UK-based bespoke urban furniture manufacturer – Woodscape, approached Explic8 for guidance and expertise on the implementation of the Material Resource Planning software (MRP) MRPeasy, as their current system was under utilised, resulting in the company remaining heavily reliant on complex spreadsheets requiring manual intervention to conduct their production planning and inventory control.

 

 

Results and Benefits

  • Centralised cloud-based software allowing access to production planning, inventory and procurement management
  • Visibility of manufacturing costs and customer order profits to enable enhanced strategic planning capabilities
  • Multiple complex planning documents made redundant
  • Increase in accuracy of stock control through implementation of shopfloor reporting at the point of usage
  • Visualisation of production planning and Gantt chart of manufacturing operations

Challenges:

  • Over 70% of products were categorised as highly customised versions from a standard product catalogue or bespoke products based on customer specifications
  • Development of production planning data with the creation of bill of materials, routings and standard operating procedures
  • The incorporation of timber inventory control and processing requires satisfying regulatory requirements set by the Forest Stewardship Council (FSC)

§ EXCERPTED DATA
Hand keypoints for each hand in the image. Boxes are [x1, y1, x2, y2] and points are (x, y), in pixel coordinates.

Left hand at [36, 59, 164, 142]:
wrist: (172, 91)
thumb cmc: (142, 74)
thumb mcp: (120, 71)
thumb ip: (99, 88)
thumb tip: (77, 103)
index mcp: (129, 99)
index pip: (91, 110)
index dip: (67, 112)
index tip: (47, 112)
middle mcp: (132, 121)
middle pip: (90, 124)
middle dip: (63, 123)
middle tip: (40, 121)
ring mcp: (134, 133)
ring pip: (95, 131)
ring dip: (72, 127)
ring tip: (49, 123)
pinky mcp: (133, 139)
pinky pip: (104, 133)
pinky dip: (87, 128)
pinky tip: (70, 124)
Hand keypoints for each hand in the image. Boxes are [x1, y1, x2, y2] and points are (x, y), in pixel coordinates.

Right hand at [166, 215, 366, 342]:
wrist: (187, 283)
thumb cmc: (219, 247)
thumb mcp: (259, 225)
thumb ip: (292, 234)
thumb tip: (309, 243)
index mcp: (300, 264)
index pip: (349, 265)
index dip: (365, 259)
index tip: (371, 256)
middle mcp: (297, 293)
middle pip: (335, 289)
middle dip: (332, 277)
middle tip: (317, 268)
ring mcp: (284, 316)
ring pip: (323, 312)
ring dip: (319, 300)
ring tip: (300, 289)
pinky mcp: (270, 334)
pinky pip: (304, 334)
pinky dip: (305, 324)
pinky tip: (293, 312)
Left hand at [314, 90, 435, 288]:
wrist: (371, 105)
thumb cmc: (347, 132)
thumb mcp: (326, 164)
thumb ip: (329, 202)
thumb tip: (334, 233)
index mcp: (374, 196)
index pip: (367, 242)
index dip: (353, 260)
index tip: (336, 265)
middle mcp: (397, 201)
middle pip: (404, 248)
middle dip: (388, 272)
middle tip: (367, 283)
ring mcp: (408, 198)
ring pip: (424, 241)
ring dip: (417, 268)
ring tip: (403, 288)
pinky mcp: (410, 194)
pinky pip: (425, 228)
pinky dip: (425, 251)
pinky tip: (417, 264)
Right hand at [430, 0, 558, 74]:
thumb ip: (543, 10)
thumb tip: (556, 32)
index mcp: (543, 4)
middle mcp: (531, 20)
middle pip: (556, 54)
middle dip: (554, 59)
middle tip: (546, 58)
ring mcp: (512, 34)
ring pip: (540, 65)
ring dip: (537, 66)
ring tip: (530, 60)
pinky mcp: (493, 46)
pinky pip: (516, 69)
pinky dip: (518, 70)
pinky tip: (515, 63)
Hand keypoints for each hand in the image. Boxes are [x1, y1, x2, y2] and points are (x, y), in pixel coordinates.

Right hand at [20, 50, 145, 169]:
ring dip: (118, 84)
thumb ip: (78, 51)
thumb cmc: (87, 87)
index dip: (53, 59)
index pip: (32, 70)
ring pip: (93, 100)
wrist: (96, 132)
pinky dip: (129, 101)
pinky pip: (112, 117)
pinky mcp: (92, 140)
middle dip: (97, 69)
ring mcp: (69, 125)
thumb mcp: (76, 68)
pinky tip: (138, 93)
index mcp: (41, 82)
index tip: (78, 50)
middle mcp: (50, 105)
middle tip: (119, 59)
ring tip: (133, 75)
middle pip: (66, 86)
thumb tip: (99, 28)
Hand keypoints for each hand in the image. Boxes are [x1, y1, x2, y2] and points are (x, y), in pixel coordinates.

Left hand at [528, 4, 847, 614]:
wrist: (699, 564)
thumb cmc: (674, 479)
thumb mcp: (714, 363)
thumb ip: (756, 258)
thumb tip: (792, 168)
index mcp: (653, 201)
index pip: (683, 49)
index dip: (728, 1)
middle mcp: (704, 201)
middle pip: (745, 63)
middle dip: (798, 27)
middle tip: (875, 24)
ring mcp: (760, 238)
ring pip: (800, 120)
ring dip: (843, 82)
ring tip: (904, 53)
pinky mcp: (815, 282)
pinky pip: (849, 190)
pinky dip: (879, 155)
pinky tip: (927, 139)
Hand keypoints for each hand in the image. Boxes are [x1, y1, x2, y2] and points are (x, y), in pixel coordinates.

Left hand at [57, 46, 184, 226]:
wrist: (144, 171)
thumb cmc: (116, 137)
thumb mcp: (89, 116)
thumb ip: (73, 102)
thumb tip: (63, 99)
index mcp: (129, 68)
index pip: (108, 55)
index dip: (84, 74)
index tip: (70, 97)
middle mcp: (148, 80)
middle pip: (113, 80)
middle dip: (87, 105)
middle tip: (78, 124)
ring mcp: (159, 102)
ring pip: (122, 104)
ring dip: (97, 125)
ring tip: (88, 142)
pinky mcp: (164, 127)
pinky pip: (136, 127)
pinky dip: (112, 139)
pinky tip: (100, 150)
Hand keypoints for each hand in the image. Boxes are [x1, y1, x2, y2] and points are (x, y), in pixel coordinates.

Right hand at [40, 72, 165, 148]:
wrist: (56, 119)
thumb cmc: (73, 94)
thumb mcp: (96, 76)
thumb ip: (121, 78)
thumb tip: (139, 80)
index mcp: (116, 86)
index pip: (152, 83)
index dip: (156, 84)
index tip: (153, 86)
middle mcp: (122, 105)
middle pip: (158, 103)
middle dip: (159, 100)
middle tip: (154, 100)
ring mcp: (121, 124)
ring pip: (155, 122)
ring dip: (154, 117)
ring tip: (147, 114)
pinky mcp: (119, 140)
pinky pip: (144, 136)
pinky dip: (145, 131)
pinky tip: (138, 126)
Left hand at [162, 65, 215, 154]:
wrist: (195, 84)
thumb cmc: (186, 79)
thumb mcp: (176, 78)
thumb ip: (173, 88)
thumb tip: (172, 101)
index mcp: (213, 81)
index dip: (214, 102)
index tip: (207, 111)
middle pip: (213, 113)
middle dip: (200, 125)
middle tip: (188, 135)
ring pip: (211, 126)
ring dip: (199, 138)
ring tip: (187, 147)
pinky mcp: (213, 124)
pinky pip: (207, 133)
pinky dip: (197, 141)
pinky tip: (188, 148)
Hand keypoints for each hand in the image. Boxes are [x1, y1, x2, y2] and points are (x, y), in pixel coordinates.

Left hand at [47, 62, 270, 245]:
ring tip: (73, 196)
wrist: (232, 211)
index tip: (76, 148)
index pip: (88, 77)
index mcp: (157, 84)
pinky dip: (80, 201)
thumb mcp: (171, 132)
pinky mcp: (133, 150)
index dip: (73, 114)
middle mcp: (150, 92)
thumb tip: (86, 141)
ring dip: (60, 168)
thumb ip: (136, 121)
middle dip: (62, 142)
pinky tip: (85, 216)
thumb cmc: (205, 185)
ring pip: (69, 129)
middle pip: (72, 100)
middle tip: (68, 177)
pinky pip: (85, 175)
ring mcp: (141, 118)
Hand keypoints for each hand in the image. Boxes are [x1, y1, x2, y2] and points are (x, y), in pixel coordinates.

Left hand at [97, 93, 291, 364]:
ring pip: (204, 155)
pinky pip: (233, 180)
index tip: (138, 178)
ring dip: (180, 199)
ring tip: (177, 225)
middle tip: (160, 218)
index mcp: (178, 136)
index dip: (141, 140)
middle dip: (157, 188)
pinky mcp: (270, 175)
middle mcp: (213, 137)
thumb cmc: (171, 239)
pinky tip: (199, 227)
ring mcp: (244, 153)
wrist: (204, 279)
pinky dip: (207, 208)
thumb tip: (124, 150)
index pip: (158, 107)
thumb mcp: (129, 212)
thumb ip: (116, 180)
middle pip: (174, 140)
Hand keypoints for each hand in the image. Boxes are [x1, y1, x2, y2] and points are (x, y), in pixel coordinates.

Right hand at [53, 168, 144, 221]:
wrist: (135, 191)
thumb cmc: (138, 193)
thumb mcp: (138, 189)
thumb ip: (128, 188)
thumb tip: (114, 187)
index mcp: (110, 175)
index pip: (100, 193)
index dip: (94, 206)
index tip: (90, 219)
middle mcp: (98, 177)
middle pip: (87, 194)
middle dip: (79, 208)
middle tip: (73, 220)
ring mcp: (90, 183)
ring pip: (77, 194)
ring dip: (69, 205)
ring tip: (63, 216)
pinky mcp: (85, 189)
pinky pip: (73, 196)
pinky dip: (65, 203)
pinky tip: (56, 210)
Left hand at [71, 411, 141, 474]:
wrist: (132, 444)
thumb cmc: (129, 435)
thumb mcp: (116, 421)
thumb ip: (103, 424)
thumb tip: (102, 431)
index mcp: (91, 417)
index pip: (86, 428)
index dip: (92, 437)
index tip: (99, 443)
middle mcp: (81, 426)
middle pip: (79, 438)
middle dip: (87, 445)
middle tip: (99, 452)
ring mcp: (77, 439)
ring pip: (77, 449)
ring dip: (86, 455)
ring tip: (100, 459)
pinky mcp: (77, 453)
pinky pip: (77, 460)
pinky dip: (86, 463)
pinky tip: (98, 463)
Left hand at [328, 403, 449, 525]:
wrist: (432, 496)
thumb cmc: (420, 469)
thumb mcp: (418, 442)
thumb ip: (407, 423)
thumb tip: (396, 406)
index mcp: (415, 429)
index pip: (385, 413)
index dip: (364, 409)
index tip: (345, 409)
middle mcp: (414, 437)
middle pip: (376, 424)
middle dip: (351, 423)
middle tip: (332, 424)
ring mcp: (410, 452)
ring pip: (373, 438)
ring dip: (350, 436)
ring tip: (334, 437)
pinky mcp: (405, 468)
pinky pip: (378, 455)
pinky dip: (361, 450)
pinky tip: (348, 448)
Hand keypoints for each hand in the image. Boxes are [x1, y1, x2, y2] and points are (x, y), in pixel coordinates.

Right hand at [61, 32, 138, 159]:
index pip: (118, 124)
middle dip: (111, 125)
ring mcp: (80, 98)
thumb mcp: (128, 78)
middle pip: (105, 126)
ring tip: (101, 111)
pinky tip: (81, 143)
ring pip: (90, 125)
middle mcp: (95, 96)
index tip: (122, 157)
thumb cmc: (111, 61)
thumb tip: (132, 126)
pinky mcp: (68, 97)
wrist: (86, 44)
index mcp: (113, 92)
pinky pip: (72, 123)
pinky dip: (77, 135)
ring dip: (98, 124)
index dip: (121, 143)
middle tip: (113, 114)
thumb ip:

§ TASK INSTRUCTIONS
**1)** According to the text about Woodscape's adoption of MRPeasy, what proportion of the company's products were highly customized versions of catalogue items or bespoke designs?
**2)** Extend the text about Woodscape's adoption of MRPeasy, picking up after its final line.

§ ANSWERS BELOW
**1)** Over 70% of the products.

**2)**
  • Business process development required the MRPeasy software to be utilised by 40 employees and multiple business functions

Implications

  • Continued reliance on offline production planning documents would require investment in hardware infrastructure.
  • High levels of manual intervention required to ensure inventory levels were updated and managed.
  • Complex planning documents could not be accessed simultaneously.

Objectives

  • Implement the cloud-based MRP system MRPeasy with shopfloor reporting and capacity capabilities.
  • Develop the methodology to deliver accurate production planning information requirements for products.
  • Increase the information available to Woodscape to allow for analysis of production costs through material and labour, capacity, profitability and inventory usage.

The Approach:

  • 4 month project centred around consulting, analysing and developing processes to match system capabilities.
  • Analysis conducted into company processes to identify opportunities for improvement and to implement control and stability before the implementation of MRPeasy.
  • Mentoring internal problem-solving to develop solutions allowing for the successful implementation of the MRP software.
  • Strengthening interdepartmental relationships to share information and brainstorm solutions to challenges faced.